- First tankōbon volume cover

ヘテロゲニア リンギスティコ ～異種族言語学入門～ (Heterogenia Ringisutiko ~ Ishuzoku Gengogaku Nyūmon ~)
- Genre: Fantasy comedy
- Written by: Salt Seno
- Published by: Kadokawa Shoten
- English publisher: NA: Yen Press;
- Imprint: Kadokawa Comics A
- Magazine: Young Ace Up
- Original run: March 9, 2018 – present
- Volumes: 7

= Heterogenia Linguistico =

Japanese manga series

Heterogenia Linguistico: An Introduction to Interspecies Linguistics (ヘテロゲニア リンギスティコ ～異種族言語学入門～, Heterogenia Ringisutiko ~ Ishuzoku Gengogaku Nyūmon ~) is a Japanese manga series written and illustrated by Salt Seno. It began serialization on Kadokawa Shoten's Young Ace Up manga website in March 2018.

==Synopsis==
Hakaba, a rookie researcher, is entrusted with fieldwork in the demon world in place of an injured professor. With Susuki, a young girl who is a demi-human, as his guide, he continues his journey while trying to communicate with the monsters, who do not speak his language.

==Publication==
Written and illustrated by Salt Seno, Heterogenia Linguistico: An Introduction to Interspecies Linguistics began serialization on Kadokawa Shoten's Young Ace Up manga website on March 9, 2018. Its chapters have been compiled into seven tankōbon volumes as of August 2026. The series is licensed in English by Yen Press.

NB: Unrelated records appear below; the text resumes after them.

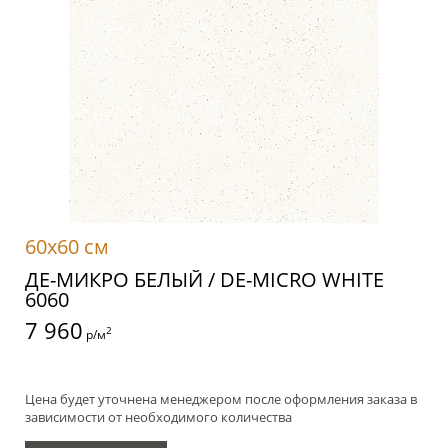
60x60 см
ДЕ-МИКРО БЕЛЫЙ / DE-MICRO WHITE
6060
7 960
2
р/м
Цена будет уточнена менеджером после оформления заказа в
зависимости от необходимого количества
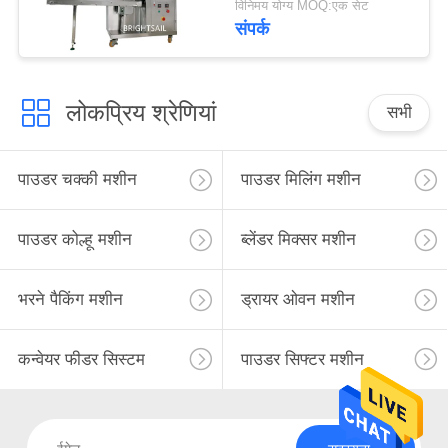
विनिमय योग्य MOQ:एक सेट
संपर्क
लोकप्रिय श्रेणियां
सभी
पाउडर चक्की मशीन
पाउडर मिलिंग मशीन
पाउडर कोल्हू मशीन
ब्लेंडर मिक्सर मशीन
भरने पैकिंग मशीन
ड्रायर ओवन मशीन
कन्वेयर फीडर सिस्टम
पाउडर सिफ्टर मशीन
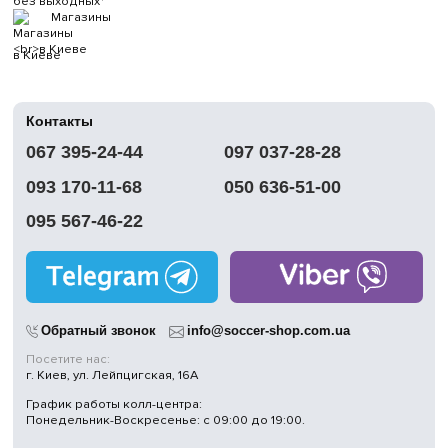
без выходных
Магазины
в Киеве
Контакты
067 395-24-44
097 037-28-28
093 170-11-68
050 636-51-00
095 567-46-22
Обратный звонок
info@soccer-shop.com.ua
Посетите нас:
г. Киев, ул. Лейпцигская, 16А
График работы колл-центра:
Понедельник-Воскресенье: с 09:00 до 19:00.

| No. | Original release date | Original ISBN | North American release date | North American ISBN |
| 1 | December 4, 2018 | 978-4-04-107620-0 | October 27, 2020 | 978-1-9753-1807-9 |
| Logs 1–10; | Bonus; |
| 2 | October 4, 2019 | 978-4-04-108597-4 | January 19, 2021 | 978-1-9753-1809-3 |
| Logs 11–19; | Bonus; |
| 3 | September 4, 2020 | 978-4-04-109748-9 | June 29, 2021 | 978-1-9753-2425-4 |
| Logs 20–27; | Bonus; |
| 4 | December 28, 2021 | 978-4-04-109749-6 | December 13, 2022 | 978-1-9753-6002-3 |
| Logs 28–36; | Bonus; |
| 5 | July 4, 2023 | 978-4-04-113158-9 | June 18, 2024 | 978-1-9753-9456-1 |
| Logs 37–44; | Bonus; |
| 6 | November 1, 2024 | 978-4-04-115486-1 | January 20, 2026 | 979-8-8554-2027-2 |
| Logs 45–53; | Bonus; |
| 7 | August 4, 2026 | 978-4-04-117004-5 | — | — |

==Reception==
The series' first volume was recommended by Mafia Kajita.

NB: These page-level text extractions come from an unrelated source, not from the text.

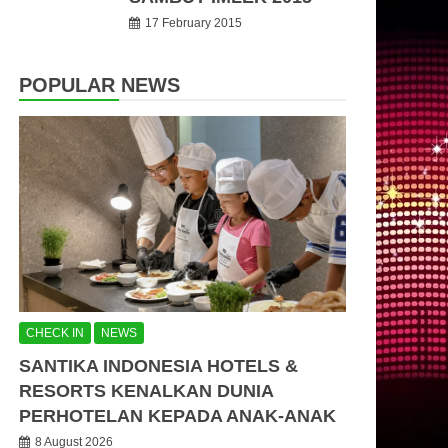
17 February 2015
POPULAR NEWS
CHECK IN
NEWS
SANTIKA INDONESIA HOTELS &
RESORTS KENALKAN DUNIA
PERHOTELAN KEPADA ANAK-ANAK
8 August 2026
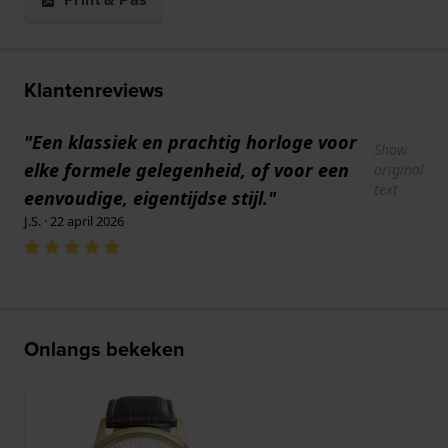
Klantenreviews
"Een klassiek en prachtig horloge voor
Show
elke formele gelegenheid, of voor een
original
text
eenvoudige, eigentijdse stijl."
J.S. · 22 april 2026
Onlangs bekeken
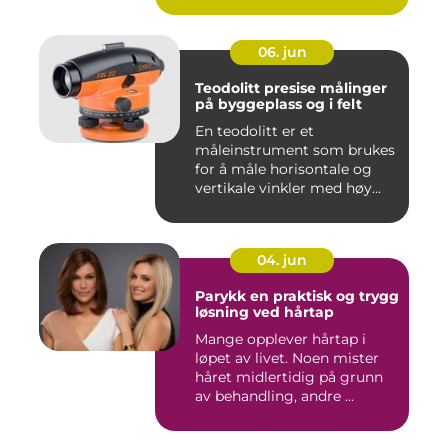
06. jun
Teodolitt presise målinger
på byggeplass og i felt
En teodolitt er et
måleinstrument som brukes
for å måle horisontale og
vertikale vinkler med høy
nøy...
04. jun
Parykk en praktisk og trygg
løsning ved hårtap
Mange opplever hårtap i
løpet av livet. Noen mister
håret midlertidig på grunn
av behandling, andre ...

The series, alongside Sweat and Soap and Dr. Stone, was ranked seventeenth in the 2020 edition of Takarajimasha's Kono Manga ga Sugoi! guidebook for the best manga for male readers. The series was also nominated for the sixth Next Manga Awards in the web category in 2020.